L’ex presidente kosovaro Hashim Thaci, comandante UCK, condannato a 25 anni di prigione all’Aja

L'ex presidente kosovaro Hashim Thaci, comandante UCK, condannato a 25 anni di prigione all'Aja

Hashim Thaci, ex presidente del Kosovo e comandante dell'Esercito di Liberazione del Kosovo (UCK), è stato condannato a 25 anni di carcere per crimini di guerra dalle Camere Specializzate del Kosovo, un tribunale con sede a L'Aja. Thaci è stato giudicato colpevole di arresti illegali, tortura, omicidio e maltrattamenti, insieme ad altri tre ex leader dell'UCK. Il processo, durato tre anni, ha suscitato grande attesa nel paese, dove Thaci è considerato un eroe da molti.

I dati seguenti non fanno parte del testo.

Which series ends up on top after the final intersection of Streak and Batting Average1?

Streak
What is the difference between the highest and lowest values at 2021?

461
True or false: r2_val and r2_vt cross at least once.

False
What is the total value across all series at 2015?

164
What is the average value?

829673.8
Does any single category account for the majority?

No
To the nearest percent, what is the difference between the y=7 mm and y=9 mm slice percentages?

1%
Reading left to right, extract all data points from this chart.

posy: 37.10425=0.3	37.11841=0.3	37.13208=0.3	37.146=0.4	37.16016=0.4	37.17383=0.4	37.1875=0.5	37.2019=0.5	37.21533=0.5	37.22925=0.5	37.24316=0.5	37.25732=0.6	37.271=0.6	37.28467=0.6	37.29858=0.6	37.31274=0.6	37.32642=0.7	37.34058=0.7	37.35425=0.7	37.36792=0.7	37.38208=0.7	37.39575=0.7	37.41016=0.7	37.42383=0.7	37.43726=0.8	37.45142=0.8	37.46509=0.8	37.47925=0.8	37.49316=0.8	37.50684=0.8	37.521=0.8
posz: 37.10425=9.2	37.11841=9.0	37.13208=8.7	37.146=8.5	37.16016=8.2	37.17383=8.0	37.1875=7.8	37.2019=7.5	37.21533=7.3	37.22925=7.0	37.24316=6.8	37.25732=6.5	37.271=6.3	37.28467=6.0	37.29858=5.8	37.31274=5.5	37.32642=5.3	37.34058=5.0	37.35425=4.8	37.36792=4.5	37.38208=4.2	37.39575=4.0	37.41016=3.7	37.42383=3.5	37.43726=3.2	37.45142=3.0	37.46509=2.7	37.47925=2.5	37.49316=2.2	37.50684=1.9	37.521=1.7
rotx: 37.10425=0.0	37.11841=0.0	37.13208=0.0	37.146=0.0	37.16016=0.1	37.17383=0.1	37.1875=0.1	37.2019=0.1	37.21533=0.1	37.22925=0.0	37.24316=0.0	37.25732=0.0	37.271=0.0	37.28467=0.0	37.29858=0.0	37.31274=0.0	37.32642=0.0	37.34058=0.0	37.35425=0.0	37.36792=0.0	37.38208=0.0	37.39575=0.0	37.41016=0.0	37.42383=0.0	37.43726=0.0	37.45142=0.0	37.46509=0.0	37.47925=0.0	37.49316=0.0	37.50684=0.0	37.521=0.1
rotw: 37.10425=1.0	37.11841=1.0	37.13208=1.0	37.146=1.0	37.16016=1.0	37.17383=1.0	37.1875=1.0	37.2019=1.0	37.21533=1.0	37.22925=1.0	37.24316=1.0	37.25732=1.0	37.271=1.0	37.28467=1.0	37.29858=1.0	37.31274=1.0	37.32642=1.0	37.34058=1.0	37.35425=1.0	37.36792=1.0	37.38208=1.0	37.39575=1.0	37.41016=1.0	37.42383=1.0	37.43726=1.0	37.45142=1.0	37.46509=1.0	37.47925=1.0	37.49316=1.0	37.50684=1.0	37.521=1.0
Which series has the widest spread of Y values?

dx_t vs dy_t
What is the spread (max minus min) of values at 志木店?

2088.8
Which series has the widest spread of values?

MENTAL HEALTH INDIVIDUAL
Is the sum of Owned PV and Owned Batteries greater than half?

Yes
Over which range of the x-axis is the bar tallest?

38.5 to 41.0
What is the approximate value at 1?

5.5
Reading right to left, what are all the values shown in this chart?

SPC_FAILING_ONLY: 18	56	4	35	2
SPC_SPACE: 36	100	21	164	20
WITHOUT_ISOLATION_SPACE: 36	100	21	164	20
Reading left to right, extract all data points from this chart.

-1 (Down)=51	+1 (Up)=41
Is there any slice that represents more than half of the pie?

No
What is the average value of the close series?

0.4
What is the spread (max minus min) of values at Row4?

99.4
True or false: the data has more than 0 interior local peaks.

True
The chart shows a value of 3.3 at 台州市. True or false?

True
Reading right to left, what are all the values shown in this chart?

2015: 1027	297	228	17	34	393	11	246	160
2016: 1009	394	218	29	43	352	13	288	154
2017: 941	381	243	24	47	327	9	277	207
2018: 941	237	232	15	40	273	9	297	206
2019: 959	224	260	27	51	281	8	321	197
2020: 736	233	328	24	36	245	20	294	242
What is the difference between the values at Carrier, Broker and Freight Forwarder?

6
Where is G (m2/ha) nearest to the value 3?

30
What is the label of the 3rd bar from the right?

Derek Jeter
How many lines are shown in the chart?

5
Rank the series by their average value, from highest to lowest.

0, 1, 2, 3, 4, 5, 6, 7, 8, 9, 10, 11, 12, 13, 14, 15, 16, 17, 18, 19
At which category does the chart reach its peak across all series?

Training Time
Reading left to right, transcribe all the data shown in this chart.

L'avvocato di Thaci, Pierre-Richard Prosper, ha definito la sentenza un "fallimento della giustizia" e ha annunciato l'intenzione di presentare ricorso, sostenendo che il tribunale ha "riscritto la storia". Prosper ha anche messo in discussione il ruolo della NATO e degli Stati Uniti, affermando che la sentenza implica che abbiano collaborato con un'organizzazione criminale.

La condanna ha scatenato reazioni di indignazione in Kosovo. A Pristina, una folla di manifestanti si è radunata davanti alla sede della missione dell'Unione Europea, Eulex, e ha tentato di assaltare l'edificio, difeso da agenti antisommossa. Il primo ministro Albin Kurti ha definito la condanna "un'ingiustizia inaccettabile".

Thaci, nato nel 1968, è stato un protagonista della lotta per l'indipendenza del Kosovo e ha ricoperto ruoli di leadership significativi, inclusa la carica di primo ministro e poi di presidente. Tuttavia, la sua carriera è stata segnata da accuse di traffico di organi e legami con la criminalità organizzata, che hanno portato alla sua detenzione e all'incriminazione nel 2020 per crimini di guerra e contro l'umanità.